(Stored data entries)
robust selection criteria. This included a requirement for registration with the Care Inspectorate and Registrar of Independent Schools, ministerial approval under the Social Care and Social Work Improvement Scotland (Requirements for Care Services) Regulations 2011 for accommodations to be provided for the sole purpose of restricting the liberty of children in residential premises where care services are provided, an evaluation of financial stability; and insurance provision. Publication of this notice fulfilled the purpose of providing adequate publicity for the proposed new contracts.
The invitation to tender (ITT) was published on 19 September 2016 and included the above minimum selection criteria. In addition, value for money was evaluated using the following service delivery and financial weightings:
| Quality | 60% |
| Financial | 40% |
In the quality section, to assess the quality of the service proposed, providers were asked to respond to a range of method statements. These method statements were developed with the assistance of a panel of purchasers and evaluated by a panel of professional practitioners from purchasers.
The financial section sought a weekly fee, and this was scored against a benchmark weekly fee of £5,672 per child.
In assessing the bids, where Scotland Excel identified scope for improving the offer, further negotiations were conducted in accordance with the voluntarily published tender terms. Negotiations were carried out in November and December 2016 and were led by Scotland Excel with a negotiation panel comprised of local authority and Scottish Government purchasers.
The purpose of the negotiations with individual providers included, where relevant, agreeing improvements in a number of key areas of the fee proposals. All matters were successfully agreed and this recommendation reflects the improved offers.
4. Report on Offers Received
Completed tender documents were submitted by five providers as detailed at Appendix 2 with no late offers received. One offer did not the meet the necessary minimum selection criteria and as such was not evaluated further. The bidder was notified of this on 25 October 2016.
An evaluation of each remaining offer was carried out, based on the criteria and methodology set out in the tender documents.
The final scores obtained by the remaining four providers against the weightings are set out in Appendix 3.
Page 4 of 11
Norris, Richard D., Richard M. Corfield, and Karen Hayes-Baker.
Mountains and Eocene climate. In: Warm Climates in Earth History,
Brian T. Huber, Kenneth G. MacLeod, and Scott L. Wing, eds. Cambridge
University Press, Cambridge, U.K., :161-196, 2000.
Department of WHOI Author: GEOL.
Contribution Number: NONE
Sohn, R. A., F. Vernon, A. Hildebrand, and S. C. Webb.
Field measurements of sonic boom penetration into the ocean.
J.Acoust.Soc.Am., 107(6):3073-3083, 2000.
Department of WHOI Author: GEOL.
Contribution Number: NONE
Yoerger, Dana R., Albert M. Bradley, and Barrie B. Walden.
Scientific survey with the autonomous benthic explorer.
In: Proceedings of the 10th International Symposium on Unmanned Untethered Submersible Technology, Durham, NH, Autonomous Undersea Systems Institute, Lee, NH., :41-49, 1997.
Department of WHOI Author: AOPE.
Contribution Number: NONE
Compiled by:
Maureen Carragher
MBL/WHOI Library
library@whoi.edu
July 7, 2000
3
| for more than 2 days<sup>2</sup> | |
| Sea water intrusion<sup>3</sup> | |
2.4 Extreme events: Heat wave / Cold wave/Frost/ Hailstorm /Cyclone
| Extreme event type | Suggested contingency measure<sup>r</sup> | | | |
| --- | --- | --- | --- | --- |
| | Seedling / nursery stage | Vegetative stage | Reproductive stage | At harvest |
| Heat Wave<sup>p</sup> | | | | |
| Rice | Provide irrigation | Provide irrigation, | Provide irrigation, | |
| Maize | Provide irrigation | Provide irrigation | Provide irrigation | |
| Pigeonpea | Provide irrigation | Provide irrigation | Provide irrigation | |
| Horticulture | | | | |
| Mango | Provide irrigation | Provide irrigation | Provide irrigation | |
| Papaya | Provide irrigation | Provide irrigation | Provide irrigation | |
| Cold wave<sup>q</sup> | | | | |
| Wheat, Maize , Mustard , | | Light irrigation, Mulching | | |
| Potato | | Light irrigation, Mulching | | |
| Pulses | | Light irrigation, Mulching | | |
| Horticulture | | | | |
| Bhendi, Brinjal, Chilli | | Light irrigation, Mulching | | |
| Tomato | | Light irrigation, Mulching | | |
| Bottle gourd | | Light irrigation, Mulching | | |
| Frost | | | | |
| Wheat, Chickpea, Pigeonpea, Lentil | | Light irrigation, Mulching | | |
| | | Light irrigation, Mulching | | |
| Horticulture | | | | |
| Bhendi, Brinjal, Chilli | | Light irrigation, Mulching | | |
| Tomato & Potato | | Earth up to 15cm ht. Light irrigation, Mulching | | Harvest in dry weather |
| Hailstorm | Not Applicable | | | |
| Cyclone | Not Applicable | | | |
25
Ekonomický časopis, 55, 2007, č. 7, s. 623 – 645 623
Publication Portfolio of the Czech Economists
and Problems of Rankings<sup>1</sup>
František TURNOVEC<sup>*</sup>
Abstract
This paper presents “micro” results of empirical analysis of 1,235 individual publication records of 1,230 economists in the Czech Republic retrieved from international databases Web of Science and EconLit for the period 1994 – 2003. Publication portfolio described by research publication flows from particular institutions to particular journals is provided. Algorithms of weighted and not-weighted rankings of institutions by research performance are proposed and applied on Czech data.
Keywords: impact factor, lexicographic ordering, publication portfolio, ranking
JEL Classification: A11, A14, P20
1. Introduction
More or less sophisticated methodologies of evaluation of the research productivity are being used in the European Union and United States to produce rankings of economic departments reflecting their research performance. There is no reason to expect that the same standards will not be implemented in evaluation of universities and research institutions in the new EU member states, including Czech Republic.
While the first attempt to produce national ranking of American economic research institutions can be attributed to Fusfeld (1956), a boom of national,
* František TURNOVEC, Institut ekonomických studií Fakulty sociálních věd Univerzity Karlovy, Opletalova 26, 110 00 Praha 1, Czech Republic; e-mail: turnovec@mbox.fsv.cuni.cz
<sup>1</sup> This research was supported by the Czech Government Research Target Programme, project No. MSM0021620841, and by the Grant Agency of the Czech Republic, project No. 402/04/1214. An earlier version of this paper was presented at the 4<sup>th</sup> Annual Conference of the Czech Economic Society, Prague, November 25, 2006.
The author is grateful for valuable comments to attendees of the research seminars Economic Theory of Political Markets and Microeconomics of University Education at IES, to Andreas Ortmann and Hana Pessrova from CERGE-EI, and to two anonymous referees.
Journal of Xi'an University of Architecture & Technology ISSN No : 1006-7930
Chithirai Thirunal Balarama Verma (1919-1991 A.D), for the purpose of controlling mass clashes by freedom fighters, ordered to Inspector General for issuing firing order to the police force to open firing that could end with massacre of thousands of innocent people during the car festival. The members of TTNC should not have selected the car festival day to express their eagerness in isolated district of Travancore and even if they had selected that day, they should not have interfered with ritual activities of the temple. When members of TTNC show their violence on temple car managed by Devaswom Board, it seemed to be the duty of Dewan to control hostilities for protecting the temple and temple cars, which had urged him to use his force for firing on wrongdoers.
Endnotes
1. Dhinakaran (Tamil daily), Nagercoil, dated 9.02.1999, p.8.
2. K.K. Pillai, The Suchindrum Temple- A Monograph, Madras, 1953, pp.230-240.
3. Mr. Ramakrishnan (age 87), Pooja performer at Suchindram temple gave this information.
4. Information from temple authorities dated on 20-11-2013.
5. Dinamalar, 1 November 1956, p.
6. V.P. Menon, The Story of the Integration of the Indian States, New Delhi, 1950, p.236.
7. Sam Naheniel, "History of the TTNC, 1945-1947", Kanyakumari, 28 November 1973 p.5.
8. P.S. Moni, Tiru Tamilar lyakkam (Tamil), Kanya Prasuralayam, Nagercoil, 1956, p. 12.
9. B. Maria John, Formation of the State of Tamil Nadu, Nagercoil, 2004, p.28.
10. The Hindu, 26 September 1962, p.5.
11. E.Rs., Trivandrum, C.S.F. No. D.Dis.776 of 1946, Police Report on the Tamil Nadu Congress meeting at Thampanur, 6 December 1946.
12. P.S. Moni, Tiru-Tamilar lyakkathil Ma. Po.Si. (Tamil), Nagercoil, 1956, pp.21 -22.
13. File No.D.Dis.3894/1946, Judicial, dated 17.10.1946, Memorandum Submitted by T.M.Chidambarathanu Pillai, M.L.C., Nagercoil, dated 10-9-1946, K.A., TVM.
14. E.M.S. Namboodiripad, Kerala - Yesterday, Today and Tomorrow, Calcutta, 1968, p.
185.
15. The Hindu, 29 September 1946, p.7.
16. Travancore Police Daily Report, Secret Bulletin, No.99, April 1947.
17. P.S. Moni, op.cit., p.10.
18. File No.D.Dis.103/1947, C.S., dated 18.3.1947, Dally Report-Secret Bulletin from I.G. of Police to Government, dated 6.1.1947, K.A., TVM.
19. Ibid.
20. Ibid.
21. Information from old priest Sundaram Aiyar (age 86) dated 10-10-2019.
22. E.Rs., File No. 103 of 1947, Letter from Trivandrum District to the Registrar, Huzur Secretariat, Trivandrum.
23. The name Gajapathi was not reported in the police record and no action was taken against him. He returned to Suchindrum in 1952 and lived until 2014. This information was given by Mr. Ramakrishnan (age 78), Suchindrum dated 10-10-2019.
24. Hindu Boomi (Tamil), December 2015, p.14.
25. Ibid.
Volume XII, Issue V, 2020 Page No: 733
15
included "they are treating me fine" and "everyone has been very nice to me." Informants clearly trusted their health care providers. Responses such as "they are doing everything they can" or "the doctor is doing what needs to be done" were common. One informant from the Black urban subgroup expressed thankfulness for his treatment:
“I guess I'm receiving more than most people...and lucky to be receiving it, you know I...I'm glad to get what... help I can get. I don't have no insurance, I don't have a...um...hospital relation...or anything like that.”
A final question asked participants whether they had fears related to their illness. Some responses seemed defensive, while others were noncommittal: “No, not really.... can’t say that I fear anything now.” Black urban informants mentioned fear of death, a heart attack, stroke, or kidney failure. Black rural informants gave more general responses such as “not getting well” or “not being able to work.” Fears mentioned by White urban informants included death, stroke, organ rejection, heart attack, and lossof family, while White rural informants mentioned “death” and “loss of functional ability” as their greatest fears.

(WHAT YOU HAVE TO DO): Using the data above, repeat exactly the lines that begin at the line with "At harvest |" and end at the line with "Papaya | Provide", both ends included.

(FINAL ANSWER):
| | Seedling / nursery stage | Vegetative stage | Reproductive stage | At harvest |
| Heat Wave<sup>p</sup> | | | | |
| Rice | Provide irrigation | Provide irrigation, | Provide irrigation, | |
| Maize | Provide irrigation | Provide irrigation | Provide irrigation | |
| Pigeonpea | Provide irrigation | Provide irrigation | Provide irrigation | |
| Horticulture | | | | |
| Mango | Provide irrigation | Provide irrigation | Provide irrigation | |
| Papaya | Provide irrigation | Provide irrigation | Provide irrigation | |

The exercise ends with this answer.